— Start of Page —

# Which colours are Good? and which are Bad?



## Celebthôl (Jun 12, 2003)

This is from our views and a fantasy view....

From the best i can fathom:

Good:

White,
Blue,
Gold,
Silver,
maybe Grey

Bad:

Black,
Red,
Silver aswell,
Purple?

Any incites here?


----------



## BlackCaptain (Jun 12, 2003)

Good:
Silver
Sky Blue
Grey

Bad:
Brown
Black
Red
Purple
Olive Green
Yellow
Gold

This is all just for good Fantasy colors right?


----------



## Niniel (Jun 13, 2003)

How can colours be good or bad????


----------



## Celebthôl (Jun 13, 2003)

Im talking in the way they relate to either good or bad


----------



## Theoden_king (Jun 13, 2003)

> _Originally posted by BlackCaptain _
> *
> Bad:
> Brown
> ...



I always saw green as a 'good' colour and brown as a 'nuetral' colour


----------



## Celebthôl (Jun 13, 2003)

I never really thought of green as good or bad really

What about:

Yellow and

orange?


----------



## Theoden_king (Jun 13, 2003)

I've never given that any thought, I suppose yellow represents a kind of light, kids always colour the sun yellow on their drawings so I guess you could say thats good.

Orange is like the colour of fire a kind of orangey - red so that could be closer to bad? 

Though I don't see those colours representing good or bad.

The standard colours would be Black is bad and White is good, I wonder what that says about me? I own hardly any white clothes and a lot of black or dark coloured clothes, hmm.


----------



## Lúthien Séregon (Jun 13, 2003)

— End of Page —

_Request a:_ Reproduce the whole thread about good and bad colors word for word.
The rows have no connection to the thread.

— Start of Material provided —

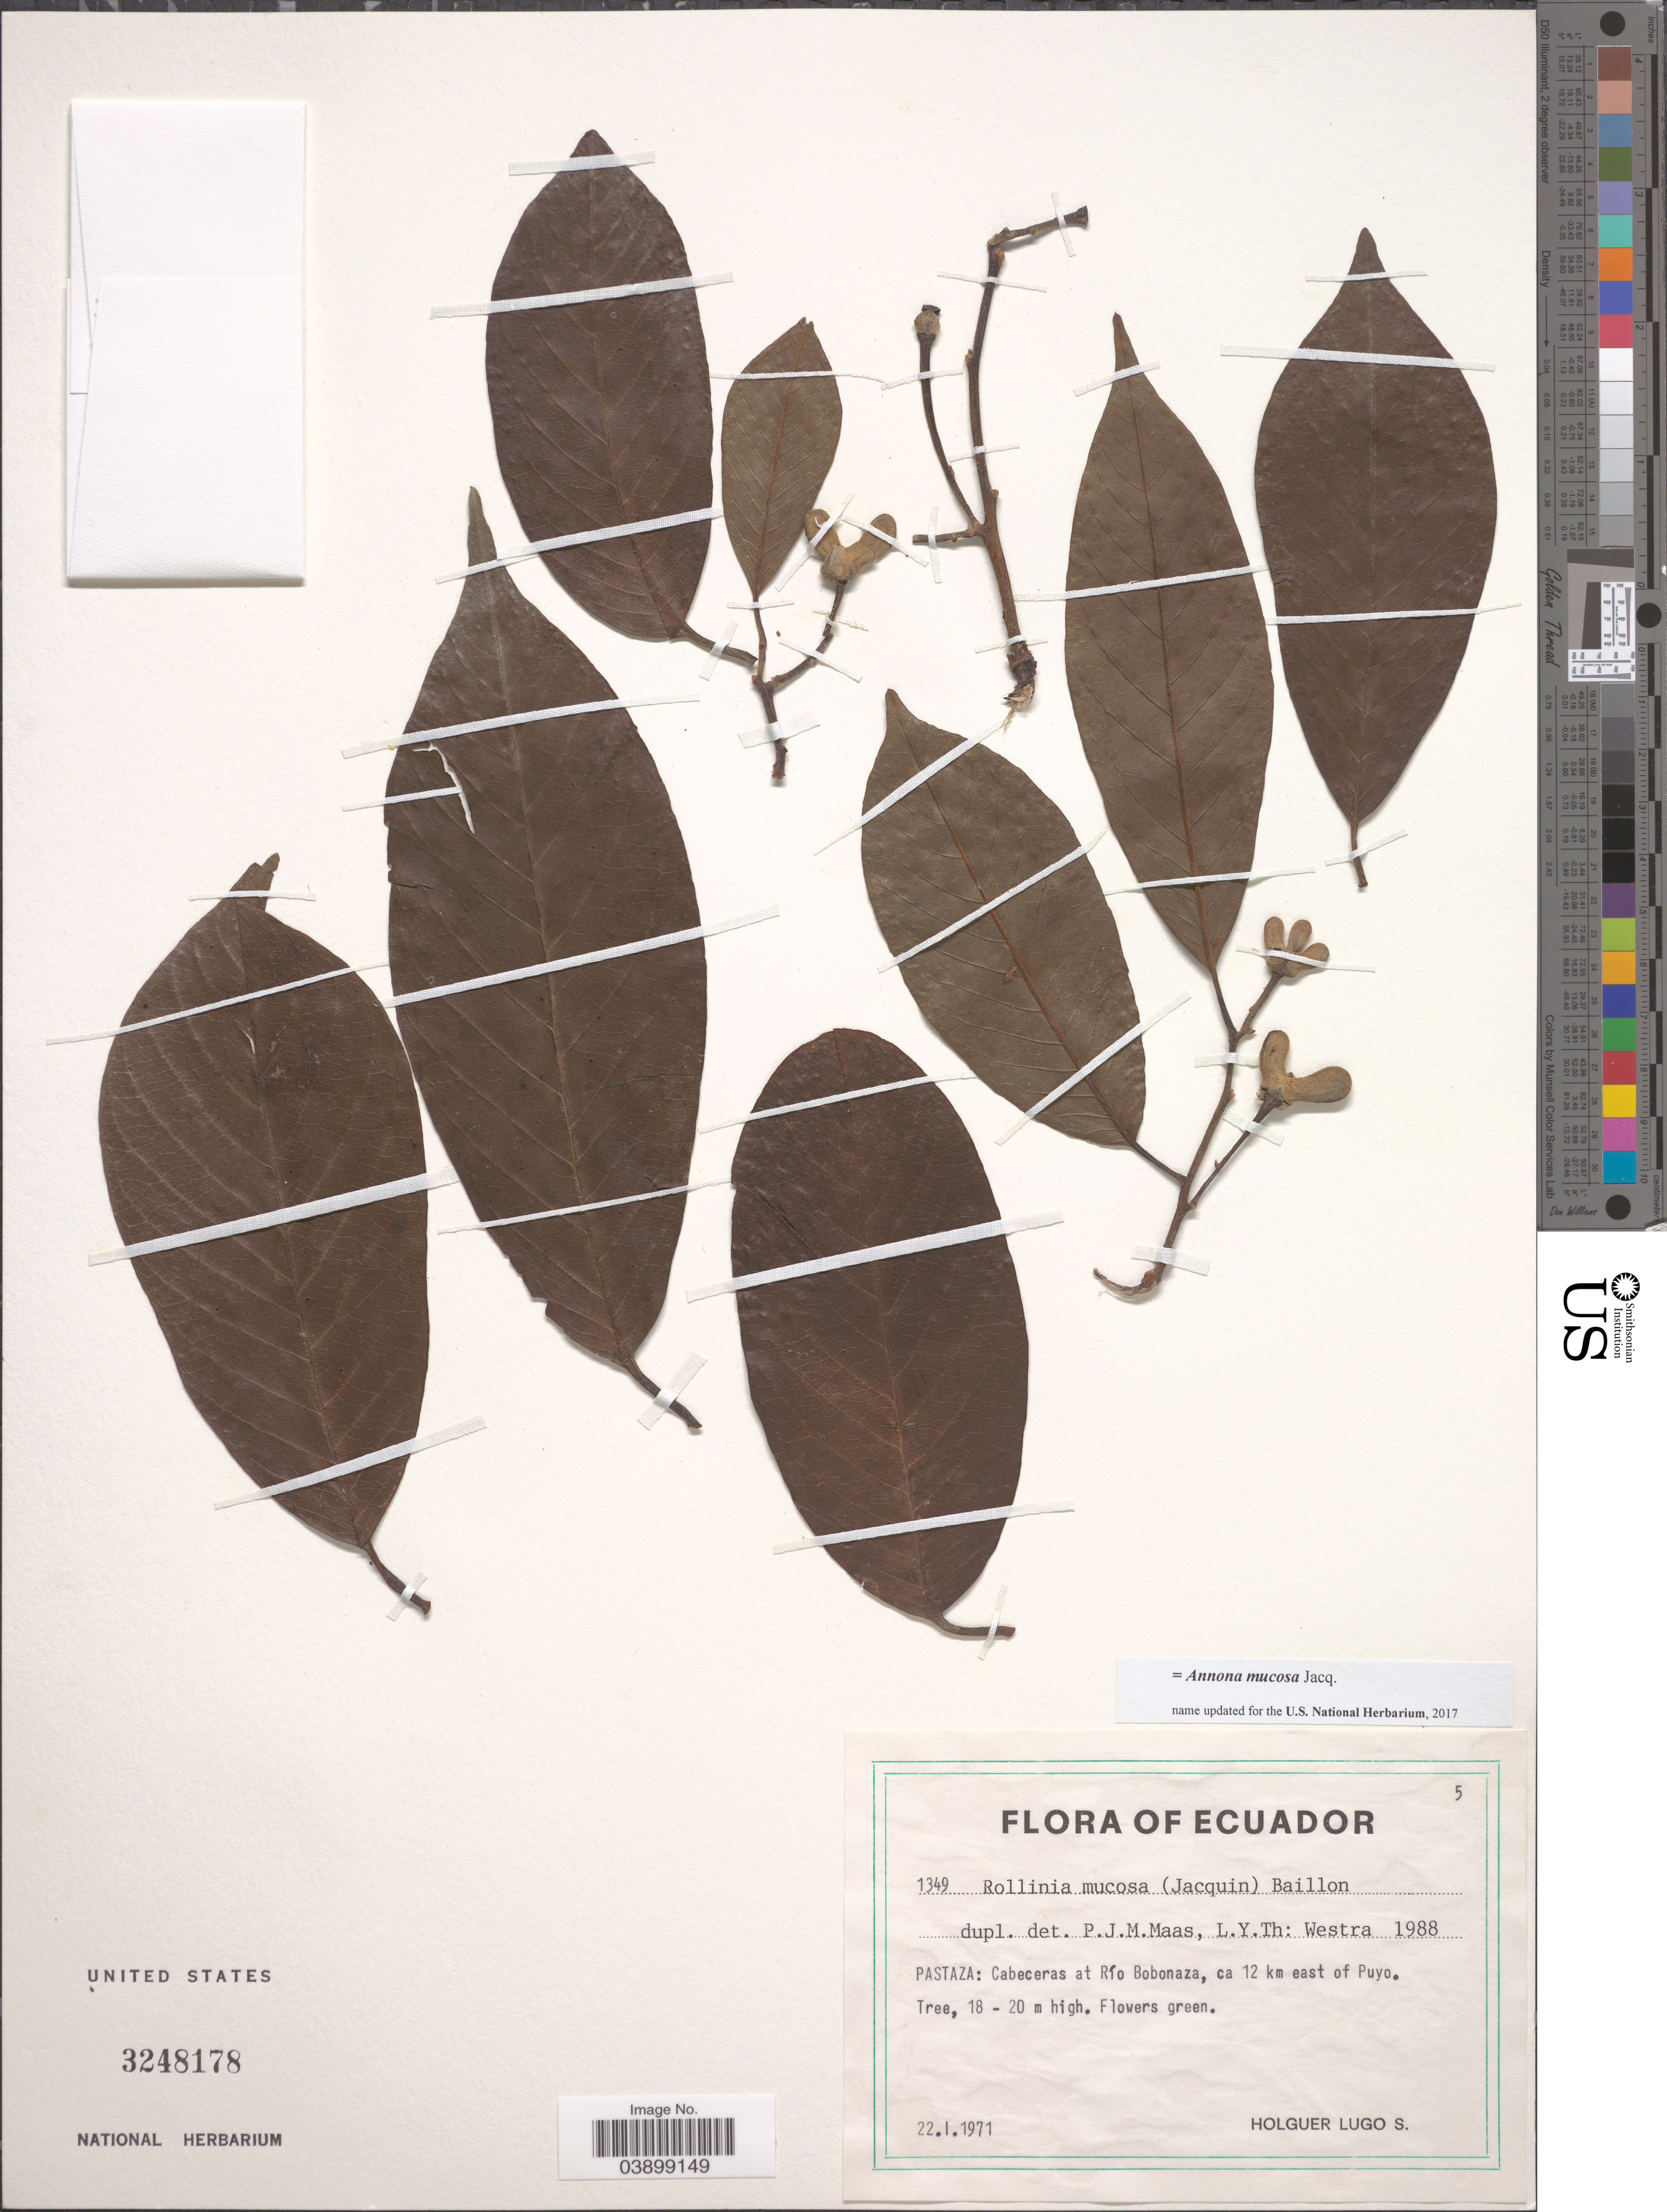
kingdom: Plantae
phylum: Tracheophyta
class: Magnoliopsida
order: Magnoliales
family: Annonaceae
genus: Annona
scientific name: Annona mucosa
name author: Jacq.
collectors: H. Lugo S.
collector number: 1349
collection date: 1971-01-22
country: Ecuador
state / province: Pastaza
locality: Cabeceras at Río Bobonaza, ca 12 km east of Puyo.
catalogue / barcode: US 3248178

— End of Material provided —

_Request b:_ Please return all of the rows exactly as they appear, leaving out the pictures.

_Expected output a:_
# Which colours are Good? and which are Bad?



## Celebthôl (Jun 12, 2003)

This is from our views and a fantasy view....

From the best i can fathom:

Good:

White,
Blue,
Gold,
Silver,
maybe Grey

Bad:

Black,
Red,
Silver aswell,
Purple?

Any incites here?


----------



## BlackCaptain (Jun 12, 2003)

Good:
Silver
Sky Blue
Grey

Bad:
Brown
Black
Red
Purple
Olive Green
Yellow
Gold

This is all just for good Fantasy colors right?


----------



## Niniel (Jun 13, 2003)

How can colours be good or bad????


----------



## Celebthôl (Jun 13, 2003)

Im talking in the way they relate to either good or bad


----------



## Theoden_king (Jun 13, 2003)

> _Originally posted by BlackCaptain _
> *
> Bad:
> Brown
> ...



I always saw green as a 'good' colour and brown as a 'nuetral' colour


----------



## Celebthôl (Jun 13, 2003)

I never really thought of green as good or bad really

What about:

Yellow and

orange?


----------



## Theoden_king (Jun 13, 2003)

I've never given that any thought, I suppose yellow represents a kind of light, kids always colour the sun yellow on their drawings so I guess you could say thats good.

Orange is like the colour of fire a kind of orangey - red so that could be closer to bad? 

Though I don't see those colours representing good or bad.

The standard colours would be Black is bad and White is good, I wonder what that says about me? I own hardly any white clothes and a lot of black or dark coloured clothes, hmm.


----------



## Lúthien Séregon (Jun 13, 2003)

_Expected output b:_
kingdom: Plantae
phylum: Tracheophyta
class: Magnoliopsida
order: Magnoliales
family: Annonaceae
genus: Annona
scientific name: Annona mucosa
name author: Jacq.
collectors: H. Lugo S.
collector number: 1349
collection date: 1971-01-22
country: Ecuador
state / province: Pastaza
locality: Cabeceras at Río Bobonaza, ca 12 km east of Puyo.
catalogue / barcode: US 3248178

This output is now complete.